Rather a false dichotomy. I don't believe Windows PCs are the only types of computers in existence in addition to Macs. I didn't learn my computing or programming on a Windows PC and neither was it a Mac. Why is it any thread that's negative of Macs in any way is assumed to be pro Wintel? Or that the idea of someone using both a Mac and a PC is impossible? I admit Apple are good at marketing but don't think for one second that they've done that much that's innovative or been the progenitors of the hardware and software technologies they use. All computer manufacturers and operating systems steal ideas off each other and Apple is no different. There's very little they came up with themselves, same can be said of Microsoft but it's funny that everything a staunch Apple supporter (I'm avoiding the use of fanboy) can only concentrate on comparisons with Windows and PCs.

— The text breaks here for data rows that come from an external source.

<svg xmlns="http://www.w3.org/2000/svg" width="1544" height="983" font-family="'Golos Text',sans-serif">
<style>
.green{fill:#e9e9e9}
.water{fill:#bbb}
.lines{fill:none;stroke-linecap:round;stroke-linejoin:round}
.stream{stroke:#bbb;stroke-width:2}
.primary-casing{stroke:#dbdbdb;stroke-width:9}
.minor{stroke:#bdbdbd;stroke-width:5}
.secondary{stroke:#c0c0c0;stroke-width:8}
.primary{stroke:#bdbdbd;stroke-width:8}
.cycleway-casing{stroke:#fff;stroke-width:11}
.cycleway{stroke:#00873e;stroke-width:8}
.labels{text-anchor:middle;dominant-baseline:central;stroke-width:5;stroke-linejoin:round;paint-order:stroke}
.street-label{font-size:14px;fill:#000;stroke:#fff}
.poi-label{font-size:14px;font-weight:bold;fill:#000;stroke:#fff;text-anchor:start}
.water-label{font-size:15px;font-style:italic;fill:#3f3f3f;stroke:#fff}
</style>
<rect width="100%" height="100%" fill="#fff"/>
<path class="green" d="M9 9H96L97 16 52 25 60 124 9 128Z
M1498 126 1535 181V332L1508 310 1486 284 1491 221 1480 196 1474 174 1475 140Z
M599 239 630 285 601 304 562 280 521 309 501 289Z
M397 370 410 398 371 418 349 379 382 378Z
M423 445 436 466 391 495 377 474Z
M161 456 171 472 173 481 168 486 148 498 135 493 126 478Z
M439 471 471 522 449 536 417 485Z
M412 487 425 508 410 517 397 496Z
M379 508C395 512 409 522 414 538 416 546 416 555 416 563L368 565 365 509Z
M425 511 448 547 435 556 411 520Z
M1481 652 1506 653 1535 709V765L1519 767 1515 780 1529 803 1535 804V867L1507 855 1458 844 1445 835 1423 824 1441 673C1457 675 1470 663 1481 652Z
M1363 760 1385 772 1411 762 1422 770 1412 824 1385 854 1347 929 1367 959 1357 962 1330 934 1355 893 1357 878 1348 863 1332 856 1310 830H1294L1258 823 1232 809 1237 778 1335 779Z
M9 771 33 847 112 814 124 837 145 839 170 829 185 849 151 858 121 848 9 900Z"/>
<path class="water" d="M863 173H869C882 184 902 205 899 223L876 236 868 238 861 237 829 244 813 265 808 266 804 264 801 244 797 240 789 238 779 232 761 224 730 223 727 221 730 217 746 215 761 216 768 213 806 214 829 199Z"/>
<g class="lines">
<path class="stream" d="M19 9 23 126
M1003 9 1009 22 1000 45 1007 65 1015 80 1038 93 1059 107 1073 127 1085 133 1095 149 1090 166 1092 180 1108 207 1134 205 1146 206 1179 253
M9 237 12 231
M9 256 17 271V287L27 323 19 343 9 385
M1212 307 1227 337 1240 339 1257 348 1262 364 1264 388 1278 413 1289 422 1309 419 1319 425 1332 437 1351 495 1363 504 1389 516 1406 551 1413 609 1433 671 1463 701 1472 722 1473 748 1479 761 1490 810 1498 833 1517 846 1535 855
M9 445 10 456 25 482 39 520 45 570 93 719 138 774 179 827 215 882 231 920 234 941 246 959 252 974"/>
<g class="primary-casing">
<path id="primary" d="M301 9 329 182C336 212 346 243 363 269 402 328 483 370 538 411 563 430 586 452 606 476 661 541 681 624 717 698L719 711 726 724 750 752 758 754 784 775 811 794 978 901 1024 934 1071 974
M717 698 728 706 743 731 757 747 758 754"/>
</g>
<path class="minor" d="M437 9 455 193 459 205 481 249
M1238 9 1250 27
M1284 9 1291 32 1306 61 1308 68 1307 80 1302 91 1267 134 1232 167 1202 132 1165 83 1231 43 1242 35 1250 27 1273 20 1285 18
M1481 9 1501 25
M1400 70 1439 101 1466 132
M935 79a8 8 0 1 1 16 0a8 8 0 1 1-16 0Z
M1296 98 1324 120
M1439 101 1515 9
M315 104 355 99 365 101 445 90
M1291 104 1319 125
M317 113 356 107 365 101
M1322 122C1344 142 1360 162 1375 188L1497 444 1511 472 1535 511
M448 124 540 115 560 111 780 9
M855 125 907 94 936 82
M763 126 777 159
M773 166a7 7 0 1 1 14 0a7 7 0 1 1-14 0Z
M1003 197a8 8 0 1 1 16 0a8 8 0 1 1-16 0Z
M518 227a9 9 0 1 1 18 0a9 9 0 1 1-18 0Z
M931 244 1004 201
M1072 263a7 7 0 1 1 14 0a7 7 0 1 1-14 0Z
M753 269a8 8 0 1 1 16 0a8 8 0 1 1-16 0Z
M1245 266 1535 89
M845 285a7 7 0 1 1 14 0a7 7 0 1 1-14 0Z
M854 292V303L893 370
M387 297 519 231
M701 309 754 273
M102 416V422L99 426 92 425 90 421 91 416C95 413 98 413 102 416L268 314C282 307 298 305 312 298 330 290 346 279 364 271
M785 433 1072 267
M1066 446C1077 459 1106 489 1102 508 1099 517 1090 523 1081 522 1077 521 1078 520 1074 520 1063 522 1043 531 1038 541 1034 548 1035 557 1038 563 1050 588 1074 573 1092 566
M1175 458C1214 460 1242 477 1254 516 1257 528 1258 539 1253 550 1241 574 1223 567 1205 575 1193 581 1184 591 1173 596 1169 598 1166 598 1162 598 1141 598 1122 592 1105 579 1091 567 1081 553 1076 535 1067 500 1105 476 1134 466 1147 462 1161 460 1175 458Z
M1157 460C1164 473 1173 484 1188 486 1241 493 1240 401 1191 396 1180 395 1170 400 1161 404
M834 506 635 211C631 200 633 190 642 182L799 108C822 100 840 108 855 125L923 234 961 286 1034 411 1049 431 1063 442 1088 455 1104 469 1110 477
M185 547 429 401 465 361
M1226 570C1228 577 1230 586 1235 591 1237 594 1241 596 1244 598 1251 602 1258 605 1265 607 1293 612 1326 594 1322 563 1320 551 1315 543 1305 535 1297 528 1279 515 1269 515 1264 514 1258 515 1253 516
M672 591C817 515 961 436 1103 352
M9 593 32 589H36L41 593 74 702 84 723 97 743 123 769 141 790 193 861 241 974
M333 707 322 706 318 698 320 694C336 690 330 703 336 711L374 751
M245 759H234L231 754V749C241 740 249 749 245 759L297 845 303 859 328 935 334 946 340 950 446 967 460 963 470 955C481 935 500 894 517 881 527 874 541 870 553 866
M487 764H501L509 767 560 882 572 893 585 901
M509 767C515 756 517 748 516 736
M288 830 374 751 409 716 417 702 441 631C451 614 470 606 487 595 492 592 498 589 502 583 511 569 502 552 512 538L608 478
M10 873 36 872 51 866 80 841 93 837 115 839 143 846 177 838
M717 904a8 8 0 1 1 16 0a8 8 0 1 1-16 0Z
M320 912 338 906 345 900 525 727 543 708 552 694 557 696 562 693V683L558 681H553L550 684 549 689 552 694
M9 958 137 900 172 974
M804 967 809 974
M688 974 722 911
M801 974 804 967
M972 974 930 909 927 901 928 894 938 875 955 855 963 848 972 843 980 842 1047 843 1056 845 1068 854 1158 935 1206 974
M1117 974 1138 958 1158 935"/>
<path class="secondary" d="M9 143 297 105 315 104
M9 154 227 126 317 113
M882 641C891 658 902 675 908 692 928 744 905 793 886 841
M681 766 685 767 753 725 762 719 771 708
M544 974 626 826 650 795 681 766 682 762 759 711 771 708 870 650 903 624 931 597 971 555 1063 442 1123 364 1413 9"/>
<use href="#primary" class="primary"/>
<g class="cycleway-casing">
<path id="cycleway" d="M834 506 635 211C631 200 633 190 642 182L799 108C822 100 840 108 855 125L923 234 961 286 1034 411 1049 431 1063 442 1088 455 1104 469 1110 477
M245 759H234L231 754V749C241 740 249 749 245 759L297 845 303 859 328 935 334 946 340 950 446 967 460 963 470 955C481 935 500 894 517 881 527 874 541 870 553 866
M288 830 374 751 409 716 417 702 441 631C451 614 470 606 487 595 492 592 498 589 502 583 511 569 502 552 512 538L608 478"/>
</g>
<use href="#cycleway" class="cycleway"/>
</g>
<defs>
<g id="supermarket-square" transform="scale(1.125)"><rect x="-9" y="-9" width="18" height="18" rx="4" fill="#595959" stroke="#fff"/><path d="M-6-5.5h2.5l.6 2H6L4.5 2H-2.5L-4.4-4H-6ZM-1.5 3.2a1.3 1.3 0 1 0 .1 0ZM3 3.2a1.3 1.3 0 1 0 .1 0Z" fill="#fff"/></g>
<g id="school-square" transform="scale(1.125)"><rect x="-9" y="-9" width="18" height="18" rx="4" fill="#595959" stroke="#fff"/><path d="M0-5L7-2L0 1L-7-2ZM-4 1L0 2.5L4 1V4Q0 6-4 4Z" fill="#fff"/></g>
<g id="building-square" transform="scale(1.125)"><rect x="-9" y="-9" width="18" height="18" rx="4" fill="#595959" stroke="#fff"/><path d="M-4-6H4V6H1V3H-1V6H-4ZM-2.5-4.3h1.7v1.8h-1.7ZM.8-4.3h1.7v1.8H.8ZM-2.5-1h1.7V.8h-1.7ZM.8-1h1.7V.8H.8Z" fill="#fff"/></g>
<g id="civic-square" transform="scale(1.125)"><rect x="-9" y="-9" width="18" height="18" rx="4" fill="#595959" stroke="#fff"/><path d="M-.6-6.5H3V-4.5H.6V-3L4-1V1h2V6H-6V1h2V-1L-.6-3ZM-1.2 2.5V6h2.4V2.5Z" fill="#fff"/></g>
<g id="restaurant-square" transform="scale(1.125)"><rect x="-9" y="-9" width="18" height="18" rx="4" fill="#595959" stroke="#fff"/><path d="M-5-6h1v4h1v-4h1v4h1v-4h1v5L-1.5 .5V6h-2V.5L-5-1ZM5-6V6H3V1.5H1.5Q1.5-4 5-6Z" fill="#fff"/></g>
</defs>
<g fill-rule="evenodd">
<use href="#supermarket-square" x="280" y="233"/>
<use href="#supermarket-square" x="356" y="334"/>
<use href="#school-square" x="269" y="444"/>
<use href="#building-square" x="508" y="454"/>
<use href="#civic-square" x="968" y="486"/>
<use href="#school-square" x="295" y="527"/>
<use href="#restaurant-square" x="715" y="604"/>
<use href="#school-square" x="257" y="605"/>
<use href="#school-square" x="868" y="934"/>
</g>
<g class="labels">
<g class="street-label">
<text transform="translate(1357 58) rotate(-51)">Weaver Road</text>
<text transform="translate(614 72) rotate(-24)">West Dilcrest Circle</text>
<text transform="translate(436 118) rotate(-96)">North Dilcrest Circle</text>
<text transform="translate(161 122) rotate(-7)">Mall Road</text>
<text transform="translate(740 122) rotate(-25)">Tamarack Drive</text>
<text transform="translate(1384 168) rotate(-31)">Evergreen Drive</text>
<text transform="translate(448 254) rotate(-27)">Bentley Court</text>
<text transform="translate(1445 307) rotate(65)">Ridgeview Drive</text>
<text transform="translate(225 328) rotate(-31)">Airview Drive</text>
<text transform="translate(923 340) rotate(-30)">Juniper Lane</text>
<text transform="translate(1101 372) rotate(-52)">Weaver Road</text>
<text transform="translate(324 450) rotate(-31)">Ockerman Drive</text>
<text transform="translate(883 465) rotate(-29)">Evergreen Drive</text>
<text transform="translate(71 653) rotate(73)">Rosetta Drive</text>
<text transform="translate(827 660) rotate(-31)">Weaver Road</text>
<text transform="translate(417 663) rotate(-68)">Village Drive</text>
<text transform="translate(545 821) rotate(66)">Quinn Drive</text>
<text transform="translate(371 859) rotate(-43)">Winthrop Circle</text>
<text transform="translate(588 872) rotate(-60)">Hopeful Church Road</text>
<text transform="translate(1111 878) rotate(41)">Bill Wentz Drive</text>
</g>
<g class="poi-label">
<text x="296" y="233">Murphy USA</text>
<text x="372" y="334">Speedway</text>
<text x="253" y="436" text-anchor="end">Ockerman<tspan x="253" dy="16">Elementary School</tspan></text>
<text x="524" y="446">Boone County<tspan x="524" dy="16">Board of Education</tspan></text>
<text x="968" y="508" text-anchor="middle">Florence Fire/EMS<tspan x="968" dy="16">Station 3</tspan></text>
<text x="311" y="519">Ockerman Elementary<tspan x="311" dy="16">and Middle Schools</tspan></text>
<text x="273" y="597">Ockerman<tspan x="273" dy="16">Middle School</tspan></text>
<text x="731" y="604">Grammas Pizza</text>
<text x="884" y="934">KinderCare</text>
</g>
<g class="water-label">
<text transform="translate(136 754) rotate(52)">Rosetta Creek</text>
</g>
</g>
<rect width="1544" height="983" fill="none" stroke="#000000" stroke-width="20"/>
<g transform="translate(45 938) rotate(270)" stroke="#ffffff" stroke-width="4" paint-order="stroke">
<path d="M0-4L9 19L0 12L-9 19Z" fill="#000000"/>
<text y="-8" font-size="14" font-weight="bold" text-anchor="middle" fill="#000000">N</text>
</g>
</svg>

As for jealousy, personally I've not had a "beige box" in about a decade. And operating systems, there are plenty that have been years ahead of Apple and Windows. I mean how many years was it before Apple decided to add the Dock? It seems arguments can only be made on the assumption that if you don't use an Apple or you make a criticism of them you must solely be a Windows PC user.

Blacksheep1979

hmmm and yet more people who seem to side on the fact that apples will probably sooner than later start to suffer major issues

http://www.theregister.co.uk/2008/03/31/apple_security_response_pants/

PrinceGaz

alexjohnson wrote: »

First the link: you do realise that this is the same story that the OP linked to, right?

It was a story covering the same conference, but unlike the original, the one I linked to showed the end results after the hackers had been attempting to break into the various computers.

The Mac succumbed first, quite early on the first day because of a vulnerability in its bundled Safari web-browser. Vista SP1 survived far longer than most people expected, much longer than the Mac, and only succumbed to a complex attack which targetted third-party products (in this case Adobe Flash itself using another third-party install). The PC running Ubuntu was not breached at all throughout the entire event despite US$10,000 being up for grabs for whoever did so first.

You should read the report I linked to in full before assuming it was just a repeat of the original one. The one I linked to gave the final results of what happened, not just the first results. Just because you don't like what it says can't change the truth. Linux distros are pretty solid because of their UNIX foundation, Vista is pretty good these days, and Apple are becoming complacent and leaving issues unfixed for far too long.

BillScarab

Well my ST is better than your Amiga.

Ooops wrong argument, if people like Macs good luck to them. They are currently 'safer' but then I've never actually been infected with any PC malware in all the years I've been using them and PCs do what I want very well.

Why do Mac owners always trot out the 'sexy' desgin of their Macs as being so great? It's a computer! I couldn't really care less what my PC case looks like as long as it allows plenty of airflow and plenty of room in it. It's just sitting under the desk, I can see why it might be nice to have a nicely designed monitor though. Having said that there are plenty of good looking cases available now anyway and a huge number of vile ones.

Isofa is rtight though if you compare Macs with similar spec PCs there is little price difference nowadays. But then all they are now is PC's in a pretty box with a different OS.

unrich

So whilst we wait for major problems to occur on OSX for real, ...
...and for all the expertise developed for securing windows to be ported to OSX ...

... we can assume that Apples are safer than MS windows OSs.

QED Apples are pretty safe.

Stephen_Leak

"Apples? They're f*cking lethal, they are". Isaac Newton, 1666.